Kadyrov, a hardliner who has criticised Moscow’s campaign for not proceeding hard enough, added that he was now “100 percent satisfied with the special military operation.”
Russia “hasn’t really started yet”? Russian forces are being pushed back in the north and in the south, Kherson is in danger of falling (and with it Crimea’s water supply), and Russia has not been taking its own invasion of another sovereign nation seriously?
If that is true, then Putin has needlessly squandered who knows how many Russian lives by not prosecuting the war he chose to have to its utmost from the outset. He has willingly damaged the Russian economy, and isolated Russia internationally, all without much to show because of supposed Russian lassitude towards the war.
The sheer implausibility of such an outcome reduces Kadyrov’s bellicosity to absurdity. The reality is that, at the moment, Russia’s war is going badly for Russia, and Russia is being outmaneuvered and outfought by a superior Ukranian strategy. The reality is also that Russia’s additional 300,000 conscripts will take at least a couple months to be organized into fresh formations ready for insertion into the front lines in Ukraine, and in the meantime Ukraine is straining and disrupting Russian logistics at every opportunity, in order to amplify the impact of their front line forces during their fall counter-offensive.
The reality is that Ukraine’s strategy is working.
Missile Targets A Waste Of Vital Munitions.
Whether or not Kherson falls to the Ukrainian counter-offensive, it seems unlikely that Russia missile strike today will have little impact on the outcome of that battle. Whether Ukraine succeeds in making further inroads into Russian defensive positions north, in the Kharkiv sector of the front, it seems unlikely that the Russian missile strike today will have little impact on the outcome of that battle.
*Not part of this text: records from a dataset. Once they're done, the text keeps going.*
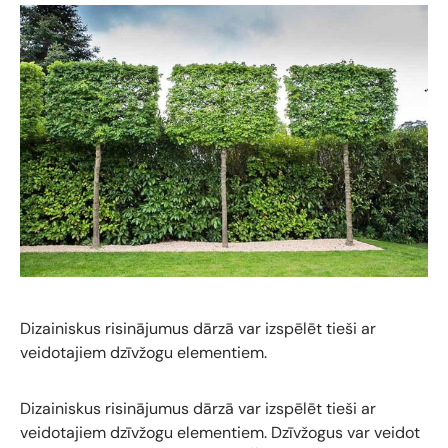
Dizainiskus risinājumus dārzā var izspēlēt tieši ar
veidotajiem dzīvžogu elementiem.
Dizainiskus risinājumus dārzā var izspēlēt tieši ar
veidotajiem dzīvžogu elementiem.
Dzīvžogus var veidot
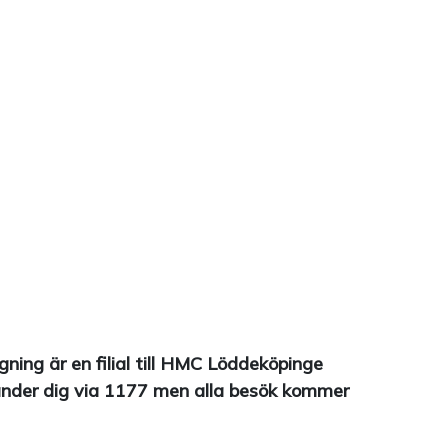
g är en filial till HMC Löddeköpinge
nder dig via 1177 men alla besök kommer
Putin retaliated against the militarily effective Kerch Bridge bombing by launching a stupendously militarily ineffective missile bombardment on Ukraine. Given that such an attack on civilian infrastructures seems unlikely to dissuade Ukraine from defending its own territory and sovereignty, the missile attack has to be considered a near total waste of munitions—munitions which some media reports indicate Russia lacks sufficient reserves as it is.
It has been reported that former Russian general Andrey Kartapolov has stated openly on Russian television that Russia lacks the munitions necessary to completely disrupt Ukraine’s infrastructure.
Mr Solovyov asked: "Why can't we trash the infrastructure of the Nazi Ukraine? So trains aren't running, and there is no electricity."
The former Russian general responded: "There aren't enough munitions today in order to complete all tasks.
Regardless of whether that is an accurate assessment of the situation, for Kartapolov to make such a claim on live television is not a statement that can go over well among the Russian population, and certainly is not going to help build Russian enthusiasm for Putin’s war. It does not have to be accurate factually to have significant impact politically and even militarily.
Putin’s missile barrage extracted a toll in Ukrainian lives and made life more difficult for those in several Ukrainian cities. What Putin’s missile barrage did not do is make life more difficult for Ukraine’s front-line forces near Kherson. That failure makes life that much more difficult for Russia’s front-line forces near Kherson, and at the least opportune time
That makes Putin’s missile barrage a tactical mistake and a strategic failure.